■ TASK TO CARRY OUT ■
What appears from the line containing "GetDistributionOk returns a" to the end of the listing below should be copied exactly, with no other lines.

■ DATA SECTION ■
▶
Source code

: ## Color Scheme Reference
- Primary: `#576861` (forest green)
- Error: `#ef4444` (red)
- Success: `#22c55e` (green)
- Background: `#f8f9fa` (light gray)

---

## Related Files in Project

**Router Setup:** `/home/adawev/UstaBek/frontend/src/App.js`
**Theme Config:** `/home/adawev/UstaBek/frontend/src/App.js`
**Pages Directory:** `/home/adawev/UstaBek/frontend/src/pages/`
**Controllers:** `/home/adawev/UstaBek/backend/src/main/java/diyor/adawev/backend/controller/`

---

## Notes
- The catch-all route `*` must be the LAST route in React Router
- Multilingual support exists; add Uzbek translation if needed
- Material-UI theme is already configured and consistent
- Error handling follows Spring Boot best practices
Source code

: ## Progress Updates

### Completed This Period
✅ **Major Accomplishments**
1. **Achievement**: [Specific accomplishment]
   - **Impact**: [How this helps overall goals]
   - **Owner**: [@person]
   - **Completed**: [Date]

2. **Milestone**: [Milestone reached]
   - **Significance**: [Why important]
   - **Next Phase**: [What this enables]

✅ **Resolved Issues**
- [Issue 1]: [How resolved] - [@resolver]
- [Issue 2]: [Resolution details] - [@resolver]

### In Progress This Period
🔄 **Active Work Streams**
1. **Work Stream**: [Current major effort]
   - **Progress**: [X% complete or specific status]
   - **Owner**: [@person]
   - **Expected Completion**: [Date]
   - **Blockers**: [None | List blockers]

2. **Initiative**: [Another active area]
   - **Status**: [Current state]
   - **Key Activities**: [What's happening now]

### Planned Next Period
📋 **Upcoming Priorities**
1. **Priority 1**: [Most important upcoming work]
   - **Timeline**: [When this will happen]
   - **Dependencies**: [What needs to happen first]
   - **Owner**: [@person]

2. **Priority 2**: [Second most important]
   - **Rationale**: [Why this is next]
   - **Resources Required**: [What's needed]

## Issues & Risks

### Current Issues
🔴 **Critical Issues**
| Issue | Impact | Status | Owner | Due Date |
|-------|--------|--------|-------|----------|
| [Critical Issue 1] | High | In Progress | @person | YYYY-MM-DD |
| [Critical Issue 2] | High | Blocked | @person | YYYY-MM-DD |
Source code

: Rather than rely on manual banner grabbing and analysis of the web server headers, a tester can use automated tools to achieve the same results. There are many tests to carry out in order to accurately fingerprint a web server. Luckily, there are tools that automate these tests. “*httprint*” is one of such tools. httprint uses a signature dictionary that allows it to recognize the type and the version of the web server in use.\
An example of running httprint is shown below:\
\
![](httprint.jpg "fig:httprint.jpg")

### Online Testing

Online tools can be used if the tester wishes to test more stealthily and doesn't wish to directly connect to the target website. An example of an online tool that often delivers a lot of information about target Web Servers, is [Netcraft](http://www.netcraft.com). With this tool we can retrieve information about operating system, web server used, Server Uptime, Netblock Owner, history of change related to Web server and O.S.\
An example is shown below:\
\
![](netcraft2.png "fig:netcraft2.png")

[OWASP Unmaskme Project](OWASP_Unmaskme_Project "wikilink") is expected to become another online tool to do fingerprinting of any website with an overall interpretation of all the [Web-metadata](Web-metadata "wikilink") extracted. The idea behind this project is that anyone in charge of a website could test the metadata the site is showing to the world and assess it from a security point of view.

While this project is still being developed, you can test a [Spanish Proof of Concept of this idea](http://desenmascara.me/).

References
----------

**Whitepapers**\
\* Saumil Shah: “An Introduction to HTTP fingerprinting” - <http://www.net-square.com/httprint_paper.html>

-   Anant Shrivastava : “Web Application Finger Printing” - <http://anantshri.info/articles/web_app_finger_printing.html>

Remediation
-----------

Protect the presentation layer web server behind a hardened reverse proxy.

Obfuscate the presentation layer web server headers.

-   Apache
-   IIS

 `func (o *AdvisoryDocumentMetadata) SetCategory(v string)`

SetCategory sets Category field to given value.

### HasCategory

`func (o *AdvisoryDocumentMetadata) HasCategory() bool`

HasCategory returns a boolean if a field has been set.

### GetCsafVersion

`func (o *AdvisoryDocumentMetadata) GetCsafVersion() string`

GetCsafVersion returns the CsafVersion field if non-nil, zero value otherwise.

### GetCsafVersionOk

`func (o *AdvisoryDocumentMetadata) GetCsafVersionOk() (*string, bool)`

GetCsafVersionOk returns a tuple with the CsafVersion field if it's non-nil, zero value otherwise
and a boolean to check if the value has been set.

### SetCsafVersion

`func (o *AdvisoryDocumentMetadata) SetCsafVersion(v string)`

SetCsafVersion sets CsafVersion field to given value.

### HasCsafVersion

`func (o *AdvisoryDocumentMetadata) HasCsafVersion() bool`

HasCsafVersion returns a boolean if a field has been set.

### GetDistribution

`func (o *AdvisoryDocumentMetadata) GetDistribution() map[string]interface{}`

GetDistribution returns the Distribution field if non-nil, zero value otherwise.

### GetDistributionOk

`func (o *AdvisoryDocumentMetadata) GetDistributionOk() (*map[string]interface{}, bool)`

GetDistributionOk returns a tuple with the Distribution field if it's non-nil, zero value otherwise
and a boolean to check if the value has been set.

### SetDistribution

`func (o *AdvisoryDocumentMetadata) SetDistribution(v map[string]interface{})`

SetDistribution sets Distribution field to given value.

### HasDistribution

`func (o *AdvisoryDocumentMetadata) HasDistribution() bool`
◀
■ WRITTEN ANSWER ■
GetDistributionOk returns a tuple with the Distribution field if it's non-nil, zero value otherwise
and a boolean to check if the value has been set.

### SetDistribution

`func (o *AdvisoryDocumentMetadata) SetDistribution(v map[string]interface{})`

SetDistribution sets Distribution field to given value.

### HasDistribution

`func (o *AdvisoryDocumentMetadata) HasDistribution() bool`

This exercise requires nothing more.